* _Exercise goal_: From the first line of the listing, copy each line exactly until you have included the line with "HAAGSCHE LAWN TENNIS CLUB LEIMONIAS"; leave out the pictures.

* _Exercise data_:

------------------------

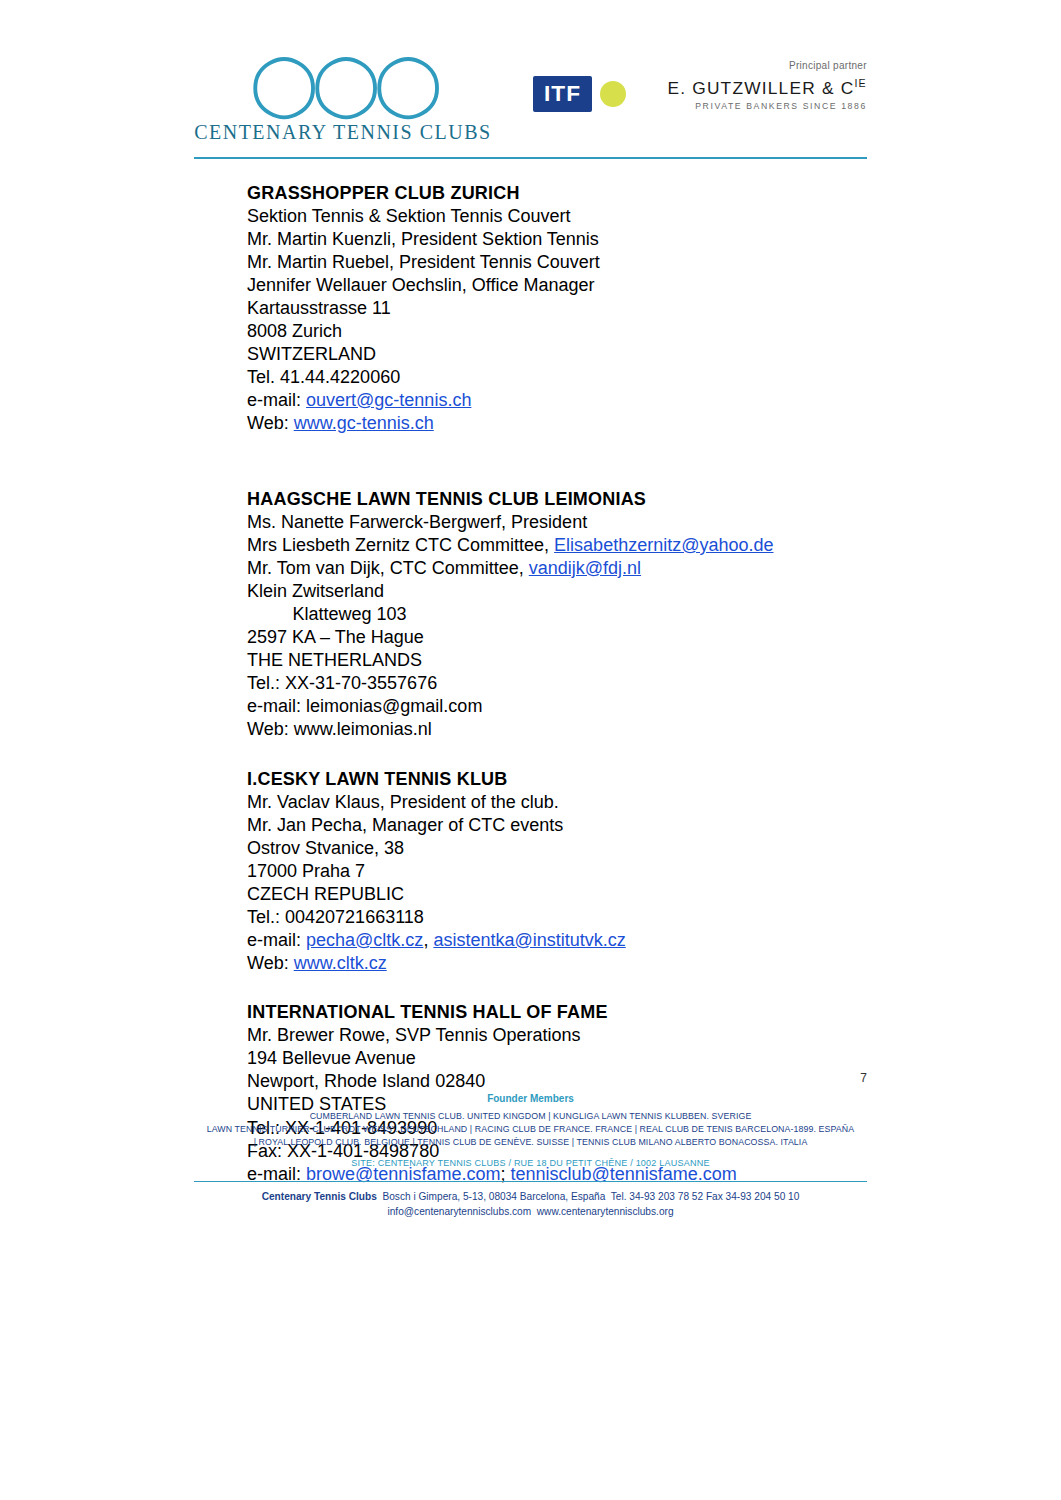◯◯◯
CENTENARY TENNIS CLUBS
ITF
Principal partner
E. GUTZWILLER & CIE
PRIVATE BANKERS SINCE 1886
GRASSHOPPER CLUB ZURICH
Sektion Tennis & Sektion Tennis Couvert
Mr. Martin Kuenzli, President Sektion Tennis
Mr. Martin Ruebel, President Tennis Couvert
Jennifer Wellauer Oechslin, Office Manager
Kartausstrasse 11
8008 Zurich
SWITZERLAND
Tel. 41.44.4220060
e-mail: ouvert@gc-tennis.ch
Web: www.gc-tennis.ch
HAAGSCHE LAWN TENNIS CLUB LEIMONIAS
Ms. Nanette Farwerck-Bergwerf, President
Mrs Liesbeth Zernitz CTC Committee, Elisabethzernitz@yahoo.de
Mr. Tom van Dijk, CTC Committee, vandijk@fdj.nl
Klein Zwitserland
Klatteweg 103
2597 KA – The Hague
THE NETHERLANDS
Tel.: XX-31-70-3557676
e-mail: leimonias@gmail.com
Web: www.leimonias.nl
I.CESKY LAWN TENNIS KLUB
Mr. Vaclav Klaus, President of the club.
Mr. Jan Pecha, Manager of CTC events
Ostrov Stvanice, 38
17000 Praha 7
CZECH REPUBLIC
Tel.: 00420721663118
e-mail: pecha@cltk.cz, asistentka@institutvk.cz
Web: www.cltk.cz
INTERNATIONAL TENNIS HALL OF FAME
Mr. Brewer Rowe, SVP Tennis Operations
194 Bellevue Avenue
Newport, Rhode Island 02840
UNITED STATES
Tel.: XX-1-401-8493990
Fax: XX-1-401-8498780
e-mail: browe@tennisfame.com; tennisclub@tennisfame.com
7
Founder Members
CUMBERLAND LAWN TENNIS CLUB. UNITED KINGDOM | KUNGLIGA LAWN TENNIS KLUBBEN. SVERIGE
LAWN TENNIS TURNIER CLUB "ROT WEISS". DEUTSCHLAND | RACING CLUB DE FRANCE. FRANCE | REAL CLUB DE TENIS BARCELONA-1899. ESPAÑA
| ROYAL LEOPOLD CLUB. BELGIQUE | TENNIS CLUB DE GENÈVE. SUISSE | TENNIS CLUB MILANO ALBERTO BONACOSSA. ITALIA
SITE: CENTENARY TENNIS CLUBS / RUE 18 DU PETIT CHÊNE / 1002 LAUSANNE
Centenary Tennis Clubs Bosch i Gimpera, 5-13, 08034 Barcelona, España Tel. 34-93 203 78 52 Fax 34-93 204 50 10
info@centenarytennisclubs.com www.centenarytennisclubs.org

------------------------

* _Written solution_:
◯◯◯
CENTENARY TENNIS CLUBS
ITF
Principal partner
E. GUTZWILLER & CIE
PRIVATE BANKERS SINCE 1886
GRASSHOPPER CLUB ZURICH
Sektion Tennis & Sektion Tennis Couvert
Mr. Martin Kuenzli, President Sektion Tennis
Mr. Martin Ruebel, President Tennis Couvert
Jennifer Wellauer Oechslin, Office Manager
Kartausstrasse 11
8008 Zurich
SWITZERLAND
Tel. 41.44.4220060
e-mail: ouvert@gc-tennis.ch
Web: www.gc-tennis.ch
HAAGSCHE LAWN TENNIS CLUB LEIMONIAS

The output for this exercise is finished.